E come si esprime, esattamente, questo tratto antico? Lo si può riconoscere facilmente, quando c’è. E’ un modo armonioso di muoversi, di abitare lo spazio, di sorridere, di commentare appena con le mani un’emozione o l’affacciarsi di un pensiero. E’ una voce musicale, morbida ed educata, che accarezza i pensieri e le parole, e trasmette un’emozione dolce, anche quando esprime un dissenso, e perfino quando rimprovera. E’ uno sguardo capace di osservare accogliendo, capace di riconoscere profondamente, senza far sentire giudicati. E’ un saper essere eleganti con semplicità, e sensuali in modo sussurrato.
Presente ancora in molte bambine, naturalmente aggraziate, questo tratto fondante della femminilità tende a scomparire alla pubertà. Che cosa uccide la grazia, alle soglie dell’adolescenza? Che cosa la fa ritenere anacronistica, inopportuna, obsoleta, o addirittura un disvalore, che smussa o incrina l’aggressività ritenuta oggi essenziale, anche nelle donne?
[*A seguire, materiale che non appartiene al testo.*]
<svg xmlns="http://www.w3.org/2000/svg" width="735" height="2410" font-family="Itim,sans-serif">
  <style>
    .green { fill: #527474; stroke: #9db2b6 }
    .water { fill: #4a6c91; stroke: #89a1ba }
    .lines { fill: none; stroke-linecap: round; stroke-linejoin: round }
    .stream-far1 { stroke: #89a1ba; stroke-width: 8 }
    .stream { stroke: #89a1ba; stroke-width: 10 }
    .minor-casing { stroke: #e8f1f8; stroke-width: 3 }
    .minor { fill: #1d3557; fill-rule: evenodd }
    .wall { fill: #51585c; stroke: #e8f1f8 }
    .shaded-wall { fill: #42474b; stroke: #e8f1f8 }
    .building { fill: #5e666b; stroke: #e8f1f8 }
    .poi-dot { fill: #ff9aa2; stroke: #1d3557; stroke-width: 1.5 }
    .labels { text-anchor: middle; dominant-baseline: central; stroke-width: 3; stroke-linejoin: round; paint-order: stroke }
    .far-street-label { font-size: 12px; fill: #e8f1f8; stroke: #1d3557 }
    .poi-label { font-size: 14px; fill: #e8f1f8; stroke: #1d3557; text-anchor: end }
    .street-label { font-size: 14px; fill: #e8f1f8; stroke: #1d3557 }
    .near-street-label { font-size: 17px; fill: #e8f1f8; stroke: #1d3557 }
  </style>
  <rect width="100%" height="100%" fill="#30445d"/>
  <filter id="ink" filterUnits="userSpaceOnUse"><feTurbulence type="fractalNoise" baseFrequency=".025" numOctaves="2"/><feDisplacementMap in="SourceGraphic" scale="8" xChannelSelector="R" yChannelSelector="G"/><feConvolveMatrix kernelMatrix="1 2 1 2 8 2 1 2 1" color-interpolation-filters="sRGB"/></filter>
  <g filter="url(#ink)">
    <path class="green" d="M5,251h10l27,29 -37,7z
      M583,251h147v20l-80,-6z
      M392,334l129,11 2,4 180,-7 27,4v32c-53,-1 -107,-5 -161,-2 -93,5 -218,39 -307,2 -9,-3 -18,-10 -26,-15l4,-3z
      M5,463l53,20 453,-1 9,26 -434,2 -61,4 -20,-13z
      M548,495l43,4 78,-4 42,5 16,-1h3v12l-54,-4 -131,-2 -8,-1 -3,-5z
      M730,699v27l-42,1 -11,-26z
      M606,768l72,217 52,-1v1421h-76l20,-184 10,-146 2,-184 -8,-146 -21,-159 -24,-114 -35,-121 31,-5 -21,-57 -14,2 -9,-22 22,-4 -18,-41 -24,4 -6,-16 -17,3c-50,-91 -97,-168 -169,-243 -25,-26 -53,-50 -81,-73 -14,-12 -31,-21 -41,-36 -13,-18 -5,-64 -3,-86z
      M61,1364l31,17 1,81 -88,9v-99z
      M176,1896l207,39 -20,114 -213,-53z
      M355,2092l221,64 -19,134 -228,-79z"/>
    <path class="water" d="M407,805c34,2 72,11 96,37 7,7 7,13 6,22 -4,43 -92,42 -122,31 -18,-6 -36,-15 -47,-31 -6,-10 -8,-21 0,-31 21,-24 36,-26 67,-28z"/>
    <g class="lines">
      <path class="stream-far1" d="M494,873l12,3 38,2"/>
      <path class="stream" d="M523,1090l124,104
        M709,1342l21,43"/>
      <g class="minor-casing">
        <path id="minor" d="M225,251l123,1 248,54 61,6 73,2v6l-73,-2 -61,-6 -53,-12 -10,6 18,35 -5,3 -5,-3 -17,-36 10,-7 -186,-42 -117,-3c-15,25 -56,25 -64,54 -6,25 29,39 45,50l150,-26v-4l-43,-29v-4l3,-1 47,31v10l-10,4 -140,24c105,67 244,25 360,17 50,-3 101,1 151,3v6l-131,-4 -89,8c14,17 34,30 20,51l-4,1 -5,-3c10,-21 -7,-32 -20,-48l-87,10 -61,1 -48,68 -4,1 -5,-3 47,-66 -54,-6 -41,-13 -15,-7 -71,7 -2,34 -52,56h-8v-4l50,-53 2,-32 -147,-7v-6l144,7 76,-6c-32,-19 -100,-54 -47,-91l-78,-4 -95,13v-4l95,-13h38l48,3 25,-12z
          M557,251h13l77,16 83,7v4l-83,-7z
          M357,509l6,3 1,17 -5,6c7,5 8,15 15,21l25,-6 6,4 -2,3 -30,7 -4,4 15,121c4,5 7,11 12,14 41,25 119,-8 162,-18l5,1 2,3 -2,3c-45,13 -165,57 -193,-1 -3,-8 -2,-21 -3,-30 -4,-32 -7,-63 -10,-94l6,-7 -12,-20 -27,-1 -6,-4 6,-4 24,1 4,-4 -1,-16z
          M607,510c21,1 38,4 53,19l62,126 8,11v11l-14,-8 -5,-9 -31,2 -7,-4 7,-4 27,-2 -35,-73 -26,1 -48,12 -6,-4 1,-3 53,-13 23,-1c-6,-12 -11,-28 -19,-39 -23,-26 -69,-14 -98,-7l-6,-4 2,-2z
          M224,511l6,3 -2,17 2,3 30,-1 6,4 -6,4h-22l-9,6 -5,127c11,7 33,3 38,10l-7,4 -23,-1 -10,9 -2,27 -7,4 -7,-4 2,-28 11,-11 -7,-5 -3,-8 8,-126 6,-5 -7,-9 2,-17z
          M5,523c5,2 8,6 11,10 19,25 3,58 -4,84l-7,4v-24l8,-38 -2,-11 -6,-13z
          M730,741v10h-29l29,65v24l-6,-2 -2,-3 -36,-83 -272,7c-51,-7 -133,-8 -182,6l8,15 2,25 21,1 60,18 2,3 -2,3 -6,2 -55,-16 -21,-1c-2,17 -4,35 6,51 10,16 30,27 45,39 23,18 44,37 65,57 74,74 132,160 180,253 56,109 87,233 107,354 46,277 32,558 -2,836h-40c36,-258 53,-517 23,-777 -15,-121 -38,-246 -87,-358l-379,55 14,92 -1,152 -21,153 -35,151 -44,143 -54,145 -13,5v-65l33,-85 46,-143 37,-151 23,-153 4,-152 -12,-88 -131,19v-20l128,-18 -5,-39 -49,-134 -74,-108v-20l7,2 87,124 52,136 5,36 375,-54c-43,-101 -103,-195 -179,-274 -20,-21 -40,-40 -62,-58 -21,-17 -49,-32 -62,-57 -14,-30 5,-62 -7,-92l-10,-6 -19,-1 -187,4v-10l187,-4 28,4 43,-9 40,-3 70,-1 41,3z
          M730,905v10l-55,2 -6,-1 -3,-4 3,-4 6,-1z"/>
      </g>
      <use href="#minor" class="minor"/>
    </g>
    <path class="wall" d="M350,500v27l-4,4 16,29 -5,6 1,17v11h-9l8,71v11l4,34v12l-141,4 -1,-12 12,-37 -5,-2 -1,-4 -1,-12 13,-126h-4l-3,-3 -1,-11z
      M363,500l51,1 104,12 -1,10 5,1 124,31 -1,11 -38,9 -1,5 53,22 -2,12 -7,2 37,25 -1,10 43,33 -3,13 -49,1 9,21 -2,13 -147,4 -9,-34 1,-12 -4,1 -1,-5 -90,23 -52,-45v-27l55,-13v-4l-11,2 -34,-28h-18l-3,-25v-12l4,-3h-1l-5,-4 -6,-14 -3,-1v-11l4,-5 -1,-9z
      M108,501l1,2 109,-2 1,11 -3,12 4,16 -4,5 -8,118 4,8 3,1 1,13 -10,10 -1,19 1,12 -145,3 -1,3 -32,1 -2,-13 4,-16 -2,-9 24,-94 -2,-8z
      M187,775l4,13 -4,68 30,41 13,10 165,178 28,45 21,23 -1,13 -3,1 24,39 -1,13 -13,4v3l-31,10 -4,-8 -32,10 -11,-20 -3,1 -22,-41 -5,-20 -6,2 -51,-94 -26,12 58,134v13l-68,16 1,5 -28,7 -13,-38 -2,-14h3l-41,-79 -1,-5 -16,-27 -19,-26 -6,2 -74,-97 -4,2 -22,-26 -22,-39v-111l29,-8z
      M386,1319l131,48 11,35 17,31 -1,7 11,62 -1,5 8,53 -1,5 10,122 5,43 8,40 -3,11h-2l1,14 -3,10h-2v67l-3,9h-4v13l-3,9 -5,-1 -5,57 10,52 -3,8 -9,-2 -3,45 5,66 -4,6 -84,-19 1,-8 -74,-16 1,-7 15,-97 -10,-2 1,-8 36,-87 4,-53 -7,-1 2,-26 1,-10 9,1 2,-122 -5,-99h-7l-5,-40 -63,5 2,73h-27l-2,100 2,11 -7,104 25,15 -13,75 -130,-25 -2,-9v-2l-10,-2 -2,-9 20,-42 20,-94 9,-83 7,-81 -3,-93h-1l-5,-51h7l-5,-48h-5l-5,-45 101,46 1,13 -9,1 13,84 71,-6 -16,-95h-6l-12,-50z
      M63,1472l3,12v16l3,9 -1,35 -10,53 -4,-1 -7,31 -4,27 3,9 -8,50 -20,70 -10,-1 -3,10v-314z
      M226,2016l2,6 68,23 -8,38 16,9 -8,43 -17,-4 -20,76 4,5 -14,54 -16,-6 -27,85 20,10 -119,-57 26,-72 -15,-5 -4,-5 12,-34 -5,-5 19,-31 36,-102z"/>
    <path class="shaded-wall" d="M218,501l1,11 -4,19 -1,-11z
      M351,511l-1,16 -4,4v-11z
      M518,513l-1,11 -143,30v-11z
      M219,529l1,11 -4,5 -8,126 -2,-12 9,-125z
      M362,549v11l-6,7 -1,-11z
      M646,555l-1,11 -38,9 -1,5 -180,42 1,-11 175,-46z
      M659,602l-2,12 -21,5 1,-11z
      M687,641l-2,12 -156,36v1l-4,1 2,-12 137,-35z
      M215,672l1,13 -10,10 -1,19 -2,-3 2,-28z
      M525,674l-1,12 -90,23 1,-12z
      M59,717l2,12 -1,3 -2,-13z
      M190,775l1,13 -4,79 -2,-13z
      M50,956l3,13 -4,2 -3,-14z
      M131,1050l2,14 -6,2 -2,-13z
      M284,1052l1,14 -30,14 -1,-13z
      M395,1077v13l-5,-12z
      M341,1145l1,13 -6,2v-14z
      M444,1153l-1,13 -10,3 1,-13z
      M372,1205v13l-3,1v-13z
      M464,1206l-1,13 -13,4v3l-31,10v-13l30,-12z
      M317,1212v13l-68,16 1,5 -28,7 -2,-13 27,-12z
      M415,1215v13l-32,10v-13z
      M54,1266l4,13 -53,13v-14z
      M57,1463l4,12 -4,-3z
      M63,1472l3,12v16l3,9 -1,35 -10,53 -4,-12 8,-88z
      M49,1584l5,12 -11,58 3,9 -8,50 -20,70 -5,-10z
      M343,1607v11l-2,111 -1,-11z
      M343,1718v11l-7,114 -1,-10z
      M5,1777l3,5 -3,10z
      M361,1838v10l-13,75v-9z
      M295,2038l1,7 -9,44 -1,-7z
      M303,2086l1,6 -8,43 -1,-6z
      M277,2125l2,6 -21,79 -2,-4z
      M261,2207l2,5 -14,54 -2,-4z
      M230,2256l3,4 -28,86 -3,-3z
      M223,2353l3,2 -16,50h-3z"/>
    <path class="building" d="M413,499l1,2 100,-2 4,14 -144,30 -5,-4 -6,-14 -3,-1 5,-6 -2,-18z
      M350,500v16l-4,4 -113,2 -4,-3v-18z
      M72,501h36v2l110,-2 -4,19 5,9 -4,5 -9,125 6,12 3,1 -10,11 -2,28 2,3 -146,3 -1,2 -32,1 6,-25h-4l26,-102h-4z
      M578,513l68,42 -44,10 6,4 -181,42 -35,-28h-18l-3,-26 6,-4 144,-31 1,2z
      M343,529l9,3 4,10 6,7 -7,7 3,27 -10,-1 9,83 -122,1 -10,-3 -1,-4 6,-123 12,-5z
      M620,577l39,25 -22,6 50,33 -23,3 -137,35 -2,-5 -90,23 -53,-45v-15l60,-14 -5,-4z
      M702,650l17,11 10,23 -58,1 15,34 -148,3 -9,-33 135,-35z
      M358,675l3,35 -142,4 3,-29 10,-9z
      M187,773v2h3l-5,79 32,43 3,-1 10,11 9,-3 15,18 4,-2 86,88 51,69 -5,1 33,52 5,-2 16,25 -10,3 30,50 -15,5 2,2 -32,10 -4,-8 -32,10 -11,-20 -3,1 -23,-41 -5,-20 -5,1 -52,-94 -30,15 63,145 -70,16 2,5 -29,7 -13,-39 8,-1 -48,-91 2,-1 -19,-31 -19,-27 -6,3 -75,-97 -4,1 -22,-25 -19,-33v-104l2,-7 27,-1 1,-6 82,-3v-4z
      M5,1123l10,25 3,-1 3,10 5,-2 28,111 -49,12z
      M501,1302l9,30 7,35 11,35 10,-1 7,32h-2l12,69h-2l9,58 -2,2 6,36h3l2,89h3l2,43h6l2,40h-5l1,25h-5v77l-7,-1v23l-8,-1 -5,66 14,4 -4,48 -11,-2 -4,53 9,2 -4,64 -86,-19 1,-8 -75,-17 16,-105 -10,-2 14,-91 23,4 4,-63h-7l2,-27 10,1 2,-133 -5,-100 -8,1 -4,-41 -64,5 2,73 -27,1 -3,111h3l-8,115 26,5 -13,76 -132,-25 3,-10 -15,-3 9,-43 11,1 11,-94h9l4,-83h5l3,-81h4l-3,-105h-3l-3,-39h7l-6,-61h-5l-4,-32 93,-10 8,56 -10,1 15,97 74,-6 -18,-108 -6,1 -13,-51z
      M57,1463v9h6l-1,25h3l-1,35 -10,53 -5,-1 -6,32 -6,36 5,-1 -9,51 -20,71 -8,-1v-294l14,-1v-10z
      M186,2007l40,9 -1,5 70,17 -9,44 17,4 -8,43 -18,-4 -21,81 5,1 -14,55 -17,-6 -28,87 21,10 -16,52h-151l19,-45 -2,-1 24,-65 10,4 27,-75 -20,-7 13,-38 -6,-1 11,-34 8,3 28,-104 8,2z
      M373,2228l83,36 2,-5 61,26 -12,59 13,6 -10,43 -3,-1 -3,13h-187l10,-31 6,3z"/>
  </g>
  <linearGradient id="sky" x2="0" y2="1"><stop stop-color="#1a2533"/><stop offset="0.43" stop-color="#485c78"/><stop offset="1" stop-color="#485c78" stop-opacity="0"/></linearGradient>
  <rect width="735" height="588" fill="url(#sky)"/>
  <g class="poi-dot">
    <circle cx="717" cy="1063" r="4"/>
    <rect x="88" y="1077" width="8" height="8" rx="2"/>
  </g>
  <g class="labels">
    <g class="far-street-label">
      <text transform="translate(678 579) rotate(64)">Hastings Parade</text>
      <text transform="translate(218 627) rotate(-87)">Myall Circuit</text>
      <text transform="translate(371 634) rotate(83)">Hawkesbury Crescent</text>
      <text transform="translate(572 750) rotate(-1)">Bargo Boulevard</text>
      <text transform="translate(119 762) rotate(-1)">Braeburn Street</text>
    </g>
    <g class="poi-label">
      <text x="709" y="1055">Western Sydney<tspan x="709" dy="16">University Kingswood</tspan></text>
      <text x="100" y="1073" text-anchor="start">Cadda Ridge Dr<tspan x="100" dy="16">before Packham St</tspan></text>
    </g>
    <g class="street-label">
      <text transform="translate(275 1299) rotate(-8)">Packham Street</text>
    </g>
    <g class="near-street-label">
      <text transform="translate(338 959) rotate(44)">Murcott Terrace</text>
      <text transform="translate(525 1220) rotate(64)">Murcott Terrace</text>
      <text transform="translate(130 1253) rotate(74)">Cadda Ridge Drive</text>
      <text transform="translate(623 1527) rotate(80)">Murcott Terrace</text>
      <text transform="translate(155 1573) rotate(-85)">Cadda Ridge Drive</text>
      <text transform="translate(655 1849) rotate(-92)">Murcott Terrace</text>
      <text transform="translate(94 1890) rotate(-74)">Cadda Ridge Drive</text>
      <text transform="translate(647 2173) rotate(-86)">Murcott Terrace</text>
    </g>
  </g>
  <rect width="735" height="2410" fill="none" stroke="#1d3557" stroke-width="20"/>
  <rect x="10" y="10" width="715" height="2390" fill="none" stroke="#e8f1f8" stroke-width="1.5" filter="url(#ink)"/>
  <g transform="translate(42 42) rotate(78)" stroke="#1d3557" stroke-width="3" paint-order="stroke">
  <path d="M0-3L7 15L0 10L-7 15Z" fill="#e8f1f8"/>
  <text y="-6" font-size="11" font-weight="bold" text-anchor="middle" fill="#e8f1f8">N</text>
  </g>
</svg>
Forse alcune considerazioni che la fanno a torto percepire come un tratto da perdenti. Per esempio, il ritenere che la grazia implichi debolezza. In realtà è sorella gemella della forza interiore, cui dà voce. Anche se può succedere che la gentilezza d’animo possa essere temporaneamente disturbata dalla protervia aggressiva così celebrata oggi. Oppure il temere che la grazia comporti una minore capacità di essere assertivi, nel senso di saper imporre il proprio punto di vista. Al contrario: la ragione parla, il torto urla. In effetti, la grazia può essere ben coniugata con la forza d’animo e il coraggio: un’educazione adeguata può aiutare la bambina e la giovane donna a coltivare la propria forza, e a saperla abitare così bene, da potersi permettere il lusso della gentilezza di tratto e della grazia di comportamento. Con incredibile – e sfortunatamente poco usata – efficacia comunicativa e persuasiva, annoto per inciso. Conosco giovani donne che hanno avuto la fortuna di un’educazione di qualità, che ha valorizzato una grazia indubbiamente innata, e che oggi sono non solo professioniste di notevolissimo successo, ma anche donne di straordinaria piacevolezza, anche in ambito amicale e familiare, oltre che lavorativo. E mi danno una gioia singolare e profonda, a tutte le età, le donne che hanno grazia nell’esprimersi. Infine, la grazia uccide l’erotismo? No, una donna può essere dolcemente riservata nell’atteggiamento esteriore – “retenue”, come dicono i francesi con termine delizioso – e appassionata nell’intimità, con un senso oggi perduto di esclusività e dedizione.
E allora perché tra le donne, specie giovani, imperano la volgarità, l’aggressività, l’esibizione di una sessualità sfacciata, sfrenata e strumentale, il tono alto, la voce sferzante, lo sguardo diretto e penetrante, la parola graffiante, l’atteggiamento corporeo provocante e perfino violento? Siamo sicuri che questo modello di femminilità “vincente” sia davvero tale? Attenzione: è un vincente effimero. Proprio i “tempi” dei media dimostrano quanto questi “modelli” emergano e scompaiano nello spazio di giorni o mesi. Non marginale, questo modello gridato – così proposto dai media – aiuta le donne a essere più felici?  O le rende solo più scaltre, avide, dirette nell’ottenere ciò che sembra essenziale al “successo”, quale che sia? E gli uomini, le amano davvero? O in questo crescendo di violenza espressiva e comunicativa, è aumentata solo la solitudine, quella vera e dolorosa, quella profonda, dell’anima?
Certo, ci vuole coraggio oggi, ad educare una figlia con grazia, trasmettendole il senso di questo profumo antico di femminilità gentile e morbida. Coraggio, perché è come far crescere una bimba con i capelli verdi. Eppure, se insieme alla grazia coltiveremo la sua forza e la sua capacità di fiducia in sé e nella propria appassionante e misurata differenza, questa bambina potrà assaporare una delle possibilità di gioia più profonde e intime cui si possa attingere, in tutto l’arco della vita: l’essere stupendamente donna.